2. Экзегезис - основной инструмент богословия. Изучение Священного Писания как свидетельства о Божьем откровении. Изучение в свете богословского наследия.
3. Будущее богословие в том, чтобы заниматься богословием: спокойно, радостно, смиренно, с удивлением, покаянием, настойчивостью, надеждой.
First, I am unconvinced that Christian theology
can long survive after we have silenced the questions which arise from the
impulse which I would call metaphysical. That is, Christian theology involves
claims about the substance of the world, its givenness and its purpose or
character. Nominalism or pure idealism serve Christian theology no better than
the wrong sort of realism, which postmodern thinkers have been quick to
identify as the corruption of the Western theological tradition. Christian realism will have some strongly
determinative features which will not allow it to dovetail neatly with other
kind of realism – features which are derived from the kinds of claims made by
Christian faith about the nature and purpose of the self-manifesting God and
the modes of his activity in the world. But, if these features teach us caution
about being over fluent in our speech of God’s reality, they do not counsel
pure irony, or the kind of silence before God which is all too easily an empty
space to be filled in by all manner of projections. Seeing, knowing, speaking
are intrinsic to Christian faith, and without them neither its dogmatics nor
its ethics would have any real bulwark against the riot of the imagination.

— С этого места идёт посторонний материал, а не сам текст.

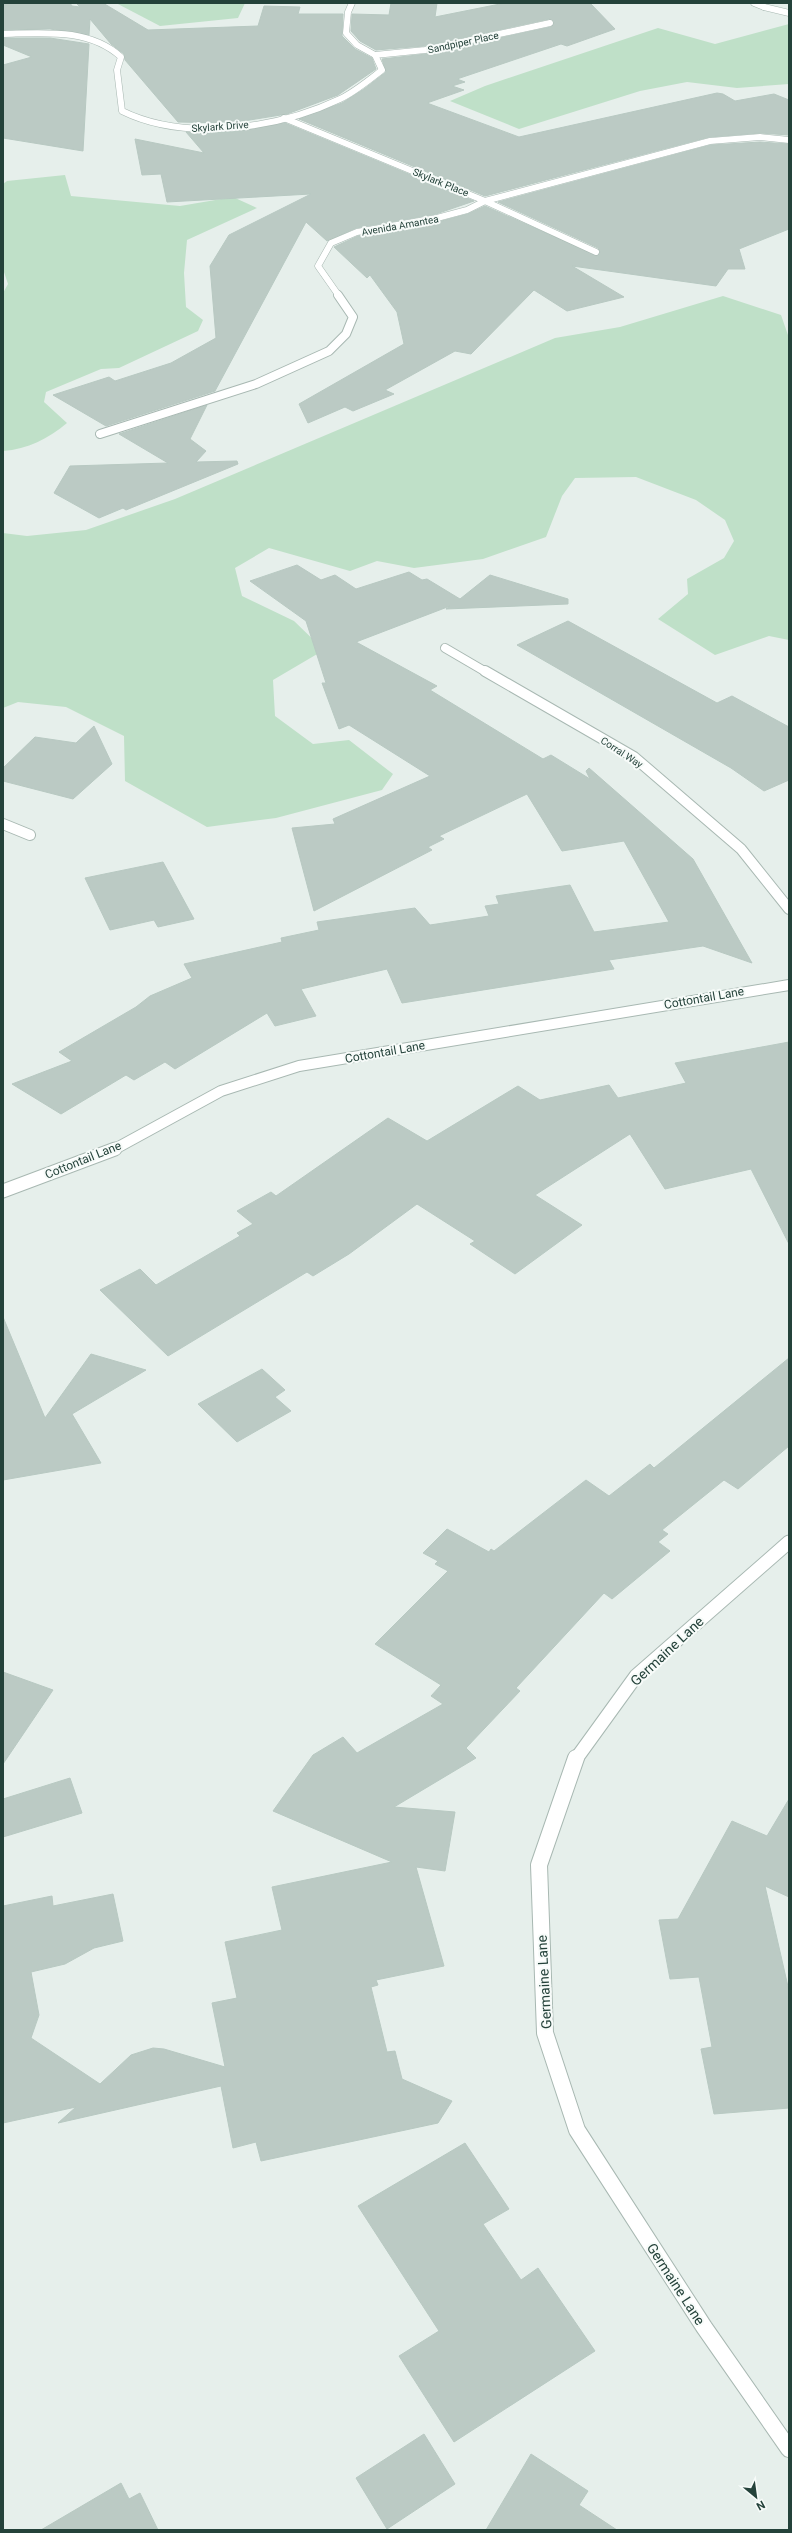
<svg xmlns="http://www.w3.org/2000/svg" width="792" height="2533" font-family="Roboto,sans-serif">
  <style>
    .green { fill: #bfe0c8 }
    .building { fill: #bbcac4; stroke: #b8c9c2 }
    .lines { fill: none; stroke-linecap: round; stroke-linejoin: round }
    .lane-casing { stroke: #a8b8b2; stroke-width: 7 }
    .street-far4-casing { stroke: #a8b8b2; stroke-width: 7 }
    .street-far3-casing { stroke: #a8b8b2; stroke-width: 10 }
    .street-far2-casing { stroke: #a8b8b2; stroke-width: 12 }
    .street-far1-casing { stroke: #a8b8b2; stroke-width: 15 }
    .street-casing { stroke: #a8b8b2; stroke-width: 18 }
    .lane { stroke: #fff; stroke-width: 6 }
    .street-far4 { stroke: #fff; stroke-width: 6 }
    .street-far3 { stroke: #fff; stroke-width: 8 }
    .street-far2 { stroke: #fff; stroke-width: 10 }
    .street-far1 { stroke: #fff; stroke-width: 13 }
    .street { stroke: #fff; stroke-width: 16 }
    .labels { text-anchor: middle; stroke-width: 4; stroke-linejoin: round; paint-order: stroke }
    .far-street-label { font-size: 10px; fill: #24423a; stroke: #f7fbf9 }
    .street-label { font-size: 12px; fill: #24423a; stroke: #f7fbf9 }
    .near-street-label { font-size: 14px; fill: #24423a; stroke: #f7fbf9 }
  </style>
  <rect width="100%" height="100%" fill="#e6efeb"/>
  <g class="green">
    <polygon points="116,3 245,3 238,18 160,26"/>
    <polygon points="789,24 789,84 737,88 687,82 640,91 519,129 450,101 485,86 658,28 715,44"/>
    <path d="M65 175 71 196 180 206 233 197 257 208 187 240 184 273 186 307 203 320 198 331 119 368 101 369 46 392 44 402 67 423C48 439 28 449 3 451V293L8 284 3 269V184L7 181Z"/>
    <polygon points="723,296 781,315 789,338 789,640 769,636 715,655 658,619 688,594 687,579 724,558 734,541 725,520 696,500 636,477 575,478 562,496 546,537 483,559 414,568 377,561 350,571 269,548 235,568 242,596 294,621 324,650 273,680 275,716 313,744 349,740 393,774 382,790 276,818 207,827 125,781 124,736 66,707 18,702 3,708 3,533 27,536 86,530 175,499 555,338 620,327"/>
  </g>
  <g class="building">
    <polygon points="3,3 70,3 72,6 80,7 76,3 103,3 148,30 258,26 264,6 300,7 298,14 343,14 342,36 355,49 372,58 376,69 338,95 287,114 231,123 178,122 125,60 124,54 111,44 90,19 89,35 50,29 3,30"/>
    <polygon points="391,3 437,3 435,17 505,3 590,3 615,29 567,46 561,44 457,79 465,82 452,86 464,90 427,103 519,137 717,93 723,94 735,101 774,94 789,100 789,135 760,133 709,137 485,196 299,119 342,103 364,89 386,72 382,59 426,54 551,27 554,22 549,19 424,46 376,50 360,41 351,31 352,14 389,15"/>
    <polygon points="3,38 50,38 89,44 83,151 3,138 3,65 32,57 3,45"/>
    <polygon points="285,123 474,201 436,214 356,228 327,241 306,222 215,391 106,426 53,395 109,377 115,381 171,363 216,338 210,266 229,235 311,194 167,202 161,174 142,175 135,139 204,153 186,132 232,132"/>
    <polygon points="760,142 789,144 789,229 739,249 745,269 728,269 716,286 572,266 624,297 567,311 534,290 471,354 455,351 385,390 394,394 353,411 345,407 308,423 299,404 404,344 397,312 370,275 367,278 334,247 358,236 438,222 468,214 485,206 597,256 600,252 598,248 498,202 711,145"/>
    <polygon points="207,405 190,439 206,451 196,462 237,461 238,464 126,510 123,508 99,518 54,493 70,466 168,463 119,434"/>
    <polygon points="297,565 321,580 335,575 356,589 409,572 422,580 427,579 460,599 490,575 568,599 568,604 446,609 450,606 356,642 437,686 430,690 543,759 551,755 590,779 586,771 589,768 693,859 752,963 703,946 609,960 614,969 402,1003 387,969 301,989 316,1016 275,1026 267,1013 175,1069 165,1062 134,1080 126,1075 61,1114 12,1084 72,1061 59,1052 136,1007 150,996 192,978 184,964 282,942 281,938 319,930 317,922 415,908 430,925 489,916 485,906 499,904 496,896 570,885 594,932 669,922 624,841 562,851 527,794 439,836 444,839 428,847 432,850 314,911 292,828 335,824 333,819 430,776 349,725 339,729 322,683 326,683 306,621 250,581"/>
    <polygon points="568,621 717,703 732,696 789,727 789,780 764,791 731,768 517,645"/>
    <polygon points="94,726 112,764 73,799 3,781 3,768 35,737 76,743"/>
    <polygon points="163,862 194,919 158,927 154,920 110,930 85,878"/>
    <polygon points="789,1042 789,1244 751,1169 665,1189 630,1134 535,1195 582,1225 515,1274 470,1244 475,1241 417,1204 349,1254 313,1276 307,1272 168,1356 100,1290 140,1269 156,1285 240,1236 237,1233 253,1224 237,1211 271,1192 276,1196 388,1118 427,1141 518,1086 540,1100 609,1085 618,1098 686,1083 675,1063"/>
    <polygon points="3,1317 45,1418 91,1354 146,1370 72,1414 101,1463 3,1480"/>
    <polygon points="789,1358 789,1446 738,1489 724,1480 662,1530 668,1534 658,1542 670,1551 612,1599 604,1593 516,1688 520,1691 466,1748 476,1758 394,1807 455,1812 445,1871 416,1867 444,1966 376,1980 378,1985 371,1987 387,2052 395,2051 402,2079 452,2101 438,2123 261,2161 256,2142 233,2148 221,2086 58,2123 76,2107 3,2123 3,1906 52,1896 53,1906 113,1894 123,1941 94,1948 65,1964 31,1972 39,2015 31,2038 100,2084 131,2055 153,2048 164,2049 225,2067 212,2003 237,1998 225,1942 282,1930 272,1887 392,1862 273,1811 313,1755 343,1737 357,1753 443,1704 431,1696 441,1685 375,1644 448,1571 435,1564 438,1561 423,1553 447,1529 489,1552 491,1549 494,1551 586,1480 609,1496 650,1464 654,1468"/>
    <polygon points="262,1369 285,1390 275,1397 291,1411 237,1442 198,1404"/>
    <polygon points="3,1672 53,1690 3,1764"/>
    <polygon points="70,1778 82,1813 3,1837 3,1799"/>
    <polygon points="789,1799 789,1897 765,1886 789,1991 789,2108 714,2114 701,2049 712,2047 699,1977 670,1979 659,1920 678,1919 732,1821 767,1836"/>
    <polygon points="465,2143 509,2209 483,2224 521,2280 538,2268 595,2351 454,2442 399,2356 439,2331 358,2206"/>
    <polygon points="424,2434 455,2484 387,2529 356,2478"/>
    <polygon points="531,2454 588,2491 579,2505 617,2530 486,2530"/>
    <polygon points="121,2483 129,2499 140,2493 158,2530 41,2530"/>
  </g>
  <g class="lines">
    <g class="lane-casing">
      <polyline id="lane" points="764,7 789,13"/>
    </g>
    <g class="street-far4-casing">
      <g id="street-far4">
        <polyline points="754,3 764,7"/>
        <path d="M3 34C44 33 89 28 121 57L117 70 122 111C185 142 277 129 340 99 355 92 369 80 382 70L375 55 357 45 346 33 348 12 352 3"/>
        <polyline points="375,55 425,50 550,23"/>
        <polyline points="284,118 485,201 596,252"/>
        <polyline points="339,296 318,266 331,243 357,232 437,218 467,210 485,201 710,141 760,137 789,140"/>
      </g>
    </g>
    <g class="street-far3-casing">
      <g id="street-far3">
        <polyline points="100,434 256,384 329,351 346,334 353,317 338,295"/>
        <polyline points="445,648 486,672"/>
      </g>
    </g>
    <g class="street-far2-casing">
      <g id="street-far2">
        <polyline points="485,671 634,757 741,849 789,909"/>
        <polyline points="3,824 30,835"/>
        <polyline points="113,1150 221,1091 299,1066 789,985"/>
      </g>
    </g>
    <g class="street-far1-casing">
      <g id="street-far1">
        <polyline points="3,1191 115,1149"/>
        <polyline points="576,1759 636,1676 789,1542"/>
      </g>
    </g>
    <g class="street-casing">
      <polyline id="street" points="576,1758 539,1865 545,2033 577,2130 704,2327 789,2449"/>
    </g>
    <use href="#lane" class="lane"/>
    <use href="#street-far4" class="street-far4"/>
    <use href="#street-far3" class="street-far3"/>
    <use href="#street-far2" class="street-far2"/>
    <use href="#street-far1" class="street-far1"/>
    <use href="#street" class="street"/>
  </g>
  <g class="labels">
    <g class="far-street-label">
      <text transform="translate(463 42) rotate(-12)" y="4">Sandpiper Place</text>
      <text transform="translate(220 126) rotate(-4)" y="4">Skylark Drive</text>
      <text transform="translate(441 182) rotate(22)" y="4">Skylark Place</text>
      <text transform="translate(400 225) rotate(-10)" y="4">Avenida Amantea</text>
      <text transform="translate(622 752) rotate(33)" y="4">Corral Way</text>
    </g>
    <g class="street-label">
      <text transform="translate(704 998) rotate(-10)" y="4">Cottontail Lane</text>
      <text transform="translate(385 1052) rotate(-10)" y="4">Cottontail Lane</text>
      <text transform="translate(83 1160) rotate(-22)" y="4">Cottontail Lane</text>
    </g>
    <g class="near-street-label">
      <text transform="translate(667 1651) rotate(-43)" y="5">Germaine Lane</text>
      <text transform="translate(544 1982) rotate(-93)" y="5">Germaine Lane</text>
      <text transform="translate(676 2284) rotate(57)" y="5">Germaine Lane</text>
    </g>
  </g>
  <rect width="792" height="2533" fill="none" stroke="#24423a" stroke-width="8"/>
  <g transform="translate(756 2497) rotate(151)" stroke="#f7fbf9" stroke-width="3" paint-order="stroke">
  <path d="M0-3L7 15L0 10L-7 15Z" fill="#24423a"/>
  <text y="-6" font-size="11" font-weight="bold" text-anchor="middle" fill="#24423a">N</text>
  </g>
</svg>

Second: Christian theology works well when it
emerges from slow, patient, deliberate reading of the canon of Christian text –
above all, the scriptural canon, and then by derivation the family of
commentary traditions which Scripture has evoked and nourished. In their
introduction, the editors of Radical of Radical Orthodoxy note that Barthianism
“can tend to the ploddingly exegetical” – the implication being that the
intellectual stylish theology of the future is to take the form of some sort of
their own collage of “exegesis, cultural reflection and philosophy”. But: the
future of Christian theology is exegesis, plodding or otherwise. Particularly
in the current context, exegesis is our necessary first task because we are so
little acquainted with the Christian faith as it encounters us in the prophetic
and apostolic witness and as it has been received in the reading and teaching
of the people of God. This is – emphatically- not to issue a call that the
future of Christian theology is or lies in a renewal of “textuality”. It is
rather to say that theology derives from attention to God, and attention is
directed to God by obedient listening to Holy Scripture. …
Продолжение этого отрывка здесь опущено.